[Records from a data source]
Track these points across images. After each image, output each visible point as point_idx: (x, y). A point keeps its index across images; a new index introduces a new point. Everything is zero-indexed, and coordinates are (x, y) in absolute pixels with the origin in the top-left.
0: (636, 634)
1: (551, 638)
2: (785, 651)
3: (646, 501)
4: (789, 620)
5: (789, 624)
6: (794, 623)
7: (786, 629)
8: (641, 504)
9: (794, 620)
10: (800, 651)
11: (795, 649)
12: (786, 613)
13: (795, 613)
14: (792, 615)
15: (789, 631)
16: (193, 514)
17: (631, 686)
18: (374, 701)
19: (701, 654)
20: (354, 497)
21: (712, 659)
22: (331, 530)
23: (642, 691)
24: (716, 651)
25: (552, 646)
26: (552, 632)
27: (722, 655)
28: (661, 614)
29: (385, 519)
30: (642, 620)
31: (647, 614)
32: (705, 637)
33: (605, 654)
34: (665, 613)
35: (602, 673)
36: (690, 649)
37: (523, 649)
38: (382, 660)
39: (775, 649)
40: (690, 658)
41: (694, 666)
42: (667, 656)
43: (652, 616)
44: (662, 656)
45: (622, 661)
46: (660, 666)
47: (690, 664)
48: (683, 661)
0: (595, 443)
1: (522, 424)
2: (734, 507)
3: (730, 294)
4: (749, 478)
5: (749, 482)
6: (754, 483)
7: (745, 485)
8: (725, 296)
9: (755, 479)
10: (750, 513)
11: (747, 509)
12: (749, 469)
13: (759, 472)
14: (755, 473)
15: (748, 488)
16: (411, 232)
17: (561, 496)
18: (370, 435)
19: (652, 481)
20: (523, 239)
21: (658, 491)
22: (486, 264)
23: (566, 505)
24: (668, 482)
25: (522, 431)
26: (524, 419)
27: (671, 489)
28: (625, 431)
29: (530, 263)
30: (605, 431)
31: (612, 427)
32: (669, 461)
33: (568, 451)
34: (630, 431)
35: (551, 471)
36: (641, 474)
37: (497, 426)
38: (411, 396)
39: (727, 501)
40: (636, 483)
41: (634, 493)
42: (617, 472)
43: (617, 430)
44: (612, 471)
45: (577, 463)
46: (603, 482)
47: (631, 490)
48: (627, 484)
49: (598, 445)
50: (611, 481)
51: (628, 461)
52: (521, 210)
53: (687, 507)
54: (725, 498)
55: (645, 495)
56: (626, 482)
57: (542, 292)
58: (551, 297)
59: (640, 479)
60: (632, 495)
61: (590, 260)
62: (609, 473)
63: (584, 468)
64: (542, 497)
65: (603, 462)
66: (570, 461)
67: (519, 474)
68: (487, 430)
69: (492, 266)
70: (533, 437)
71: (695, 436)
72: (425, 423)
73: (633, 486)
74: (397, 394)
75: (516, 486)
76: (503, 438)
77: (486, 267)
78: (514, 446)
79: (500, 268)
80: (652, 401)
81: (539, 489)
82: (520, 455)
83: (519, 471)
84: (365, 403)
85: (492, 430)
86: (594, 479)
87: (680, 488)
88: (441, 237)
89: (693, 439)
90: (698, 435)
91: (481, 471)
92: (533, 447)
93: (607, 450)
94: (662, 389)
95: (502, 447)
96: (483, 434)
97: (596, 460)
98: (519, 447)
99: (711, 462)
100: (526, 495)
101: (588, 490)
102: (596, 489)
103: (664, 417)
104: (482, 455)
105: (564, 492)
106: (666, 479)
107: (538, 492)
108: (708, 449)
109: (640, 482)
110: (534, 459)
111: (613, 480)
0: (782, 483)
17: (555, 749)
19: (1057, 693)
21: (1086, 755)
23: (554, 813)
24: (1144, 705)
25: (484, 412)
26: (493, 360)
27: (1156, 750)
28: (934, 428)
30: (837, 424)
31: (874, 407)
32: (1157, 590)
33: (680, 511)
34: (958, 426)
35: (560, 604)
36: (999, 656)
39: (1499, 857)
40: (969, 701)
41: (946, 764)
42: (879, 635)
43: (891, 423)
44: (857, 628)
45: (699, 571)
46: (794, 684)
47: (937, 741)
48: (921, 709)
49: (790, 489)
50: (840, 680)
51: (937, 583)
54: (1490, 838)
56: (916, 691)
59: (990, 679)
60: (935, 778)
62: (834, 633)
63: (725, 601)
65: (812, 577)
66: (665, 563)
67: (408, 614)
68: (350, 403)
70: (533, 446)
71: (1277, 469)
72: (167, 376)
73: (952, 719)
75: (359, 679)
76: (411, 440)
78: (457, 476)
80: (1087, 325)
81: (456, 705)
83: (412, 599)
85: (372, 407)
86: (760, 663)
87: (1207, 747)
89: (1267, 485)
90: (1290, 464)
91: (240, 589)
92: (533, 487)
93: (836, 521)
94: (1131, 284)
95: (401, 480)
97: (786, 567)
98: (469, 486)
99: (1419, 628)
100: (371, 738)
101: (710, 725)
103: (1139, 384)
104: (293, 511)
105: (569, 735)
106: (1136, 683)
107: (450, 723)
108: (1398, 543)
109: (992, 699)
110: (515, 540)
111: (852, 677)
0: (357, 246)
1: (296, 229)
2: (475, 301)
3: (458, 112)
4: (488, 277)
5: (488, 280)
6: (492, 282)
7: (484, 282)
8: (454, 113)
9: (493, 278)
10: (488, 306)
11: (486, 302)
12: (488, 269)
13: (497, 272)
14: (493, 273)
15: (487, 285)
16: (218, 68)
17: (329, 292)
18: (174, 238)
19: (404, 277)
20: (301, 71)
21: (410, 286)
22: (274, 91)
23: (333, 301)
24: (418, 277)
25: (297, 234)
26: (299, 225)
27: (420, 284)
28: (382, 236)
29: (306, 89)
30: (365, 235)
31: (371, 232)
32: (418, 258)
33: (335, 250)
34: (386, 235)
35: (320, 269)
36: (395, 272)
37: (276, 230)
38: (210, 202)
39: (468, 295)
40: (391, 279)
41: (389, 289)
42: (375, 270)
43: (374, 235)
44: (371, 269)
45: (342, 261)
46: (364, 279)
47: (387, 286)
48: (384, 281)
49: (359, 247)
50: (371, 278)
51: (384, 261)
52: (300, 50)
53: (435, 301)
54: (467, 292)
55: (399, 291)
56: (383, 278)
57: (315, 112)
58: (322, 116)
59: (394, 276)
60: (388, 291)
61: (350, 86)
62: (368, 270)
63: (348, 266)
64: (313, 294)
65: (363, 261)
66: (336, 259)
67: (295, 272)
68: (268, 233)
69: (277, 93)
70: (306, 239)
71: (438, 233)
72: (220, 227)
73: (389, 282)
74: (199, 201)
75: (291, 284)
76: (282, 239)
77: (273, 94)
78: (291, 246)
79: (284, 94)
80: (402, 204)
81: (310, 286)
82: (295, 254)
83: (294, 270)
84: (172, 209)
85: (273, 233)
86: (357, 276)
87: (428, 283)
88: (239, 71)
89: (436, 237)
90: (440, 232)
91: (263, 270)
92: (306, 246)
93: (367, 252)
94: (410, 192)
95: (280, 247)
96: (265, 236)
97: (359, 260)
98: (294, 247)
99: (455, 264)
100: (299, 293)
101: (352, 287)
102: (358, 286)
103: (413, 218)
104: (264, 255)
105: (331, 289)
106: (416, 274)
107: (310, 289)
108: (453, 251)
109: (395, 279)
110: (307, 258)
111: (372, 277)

### ACTIVITY
Within the data above, the lines from the one with "18: (374, 701)" to the one with "47: (690, 664)" must be repeated exactly; no other line belongs in the answer.

### RESULT FOR THIS EXERCISE
18: (374, 701)
19: (701, 654)
20: (354, 497)
21: (712, 659)
22: (331, 530)
23: (642, 691)
24: (716, 651)
25: (552, 646)
26: (552, 632)
27: (722, 655)
28: (661, 614)
29: (385, 519)
30: (642, 620)
31: (647, 614)
32: (705, 637)
33: (605, 654)
34: (665, 613)
35: (602, 673)
36: (690, 649)
37: (523, 649)
38: (382, 660)
39: (775, 649)
40: (690, 658)
41: (694, 666)
42: (667, 656)
43: (652, 616)
44: (662, 656)
45: (622, 661)
46: (660, 666)
47: (690, 664)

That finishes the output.